I need to clean a few buckets in a massive riak database. For certain buckets, since we had indexes, I just queried those and deleted the keys. But now I'm dealing with two buckets that don't have any indexes. As I read many many times I shouldn't use keys?keys=true
or keys?keys=stream
on production systems, however another way of getting all the keys is to use the $bucket
index, as suggested in the documentation, which doesn't warn of not using this in production. I believe this was also known as $keys
previously. Our system seems to work with either.
However, just before running this on production I've been playing around and found that the $bucket
index returns keys that were deleted, just like keys?keys=true
/stream
, while this was not the case when I used the indexes that we were maintaining ourselves.
Is the $bucket index safe to use in production?

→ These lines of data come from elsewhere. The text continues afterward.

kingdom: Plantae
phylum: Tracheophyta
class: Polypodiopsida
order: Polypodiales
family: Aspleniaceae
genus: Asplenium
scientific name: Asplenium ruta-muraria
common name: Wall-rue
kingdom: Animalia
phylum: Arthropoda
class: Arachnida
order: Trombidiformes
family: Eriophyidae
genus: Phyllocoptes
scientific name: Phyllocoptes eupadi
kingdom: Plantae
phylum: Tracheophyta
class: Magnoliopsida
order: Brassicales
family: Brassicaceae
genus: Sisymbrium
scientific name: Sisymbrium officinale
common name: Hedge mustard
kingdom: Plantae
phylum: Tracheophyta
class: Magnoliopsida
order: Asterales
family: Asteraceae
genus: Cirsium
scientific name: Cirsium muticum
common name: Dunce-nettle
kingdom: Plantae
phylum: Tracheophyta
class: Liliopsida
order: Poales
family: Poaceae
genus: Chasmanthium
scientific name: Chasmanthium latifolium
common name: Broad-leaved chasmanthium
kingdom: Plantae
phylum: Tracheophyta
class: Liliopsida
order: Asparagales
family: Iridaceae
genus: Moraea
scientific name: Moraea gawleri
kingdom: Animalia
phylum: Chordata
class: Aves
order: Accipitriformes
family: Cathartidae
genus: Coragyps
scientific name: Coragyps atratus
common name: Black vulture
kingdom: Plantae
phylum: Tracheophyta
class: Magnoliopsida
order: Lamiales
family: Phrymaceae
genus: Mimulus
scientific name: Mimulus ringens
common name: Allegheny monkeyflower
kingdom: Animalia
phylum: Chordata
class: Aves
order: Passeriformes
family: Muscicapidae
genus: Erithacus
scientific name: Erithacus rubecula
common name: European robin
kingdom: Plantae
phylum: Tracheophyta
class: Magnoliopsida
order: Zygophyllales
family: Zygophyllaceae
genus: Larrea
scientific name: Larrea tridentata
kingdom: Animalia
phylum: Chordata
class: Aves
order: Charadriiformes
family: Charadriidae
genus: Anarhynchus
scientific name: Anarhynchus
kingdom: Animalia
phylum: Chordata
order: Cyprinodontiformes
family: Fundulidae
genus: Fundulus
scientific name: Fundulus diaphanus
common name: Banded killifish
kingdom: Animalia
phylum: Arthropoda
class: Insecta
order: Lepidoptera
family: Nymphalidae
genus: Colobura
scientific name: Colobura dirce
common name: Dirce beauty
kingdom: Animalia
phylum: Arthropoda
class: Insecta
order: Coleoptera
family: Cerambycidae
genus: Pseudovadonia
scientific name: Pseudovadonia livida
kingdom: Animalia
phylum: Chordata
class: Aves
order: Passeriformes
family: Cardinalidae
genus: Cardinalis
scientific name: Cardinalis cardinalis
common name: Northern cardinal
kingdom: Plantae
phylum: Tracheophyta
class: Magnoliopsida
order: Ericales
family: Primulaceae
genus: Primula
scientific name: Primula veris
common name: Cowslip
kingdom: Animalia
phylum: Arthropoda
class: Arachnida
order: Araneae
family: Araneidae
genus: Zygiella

Note that our system runs on the LevelDB backend, which I've been told is bucket scoped, and therefore it would be safe to even run keys?keys=true
/stream
on it. Is this true?
The reality is that there are no guarantees when using $bucket or $key, especially if you combine with Map/Reduce, that they will not impact the stability of the cluster. However, if you know there to be a relatively small number of keys in a bucket, or if you use max_results in your query - then $bucket should be relatively safe (certainly a lot better than using list keys).
There are safer ways of erasing masses of keys in Riak KV 2.9.1, which are available regardless of backend (assuming the use of Tictac AAE).
As for $bucket or $key queries returning deleted keys, I suspect that this may well be true due to the fact that this is an "internal" leveldb query and within leveldb it wan't be able to distinguish between a Riak object and a riak tombstone. The improvements in Riak 2.9.x handle this situation, and won't return deleted keys (unless you're looking for tombstones to reap).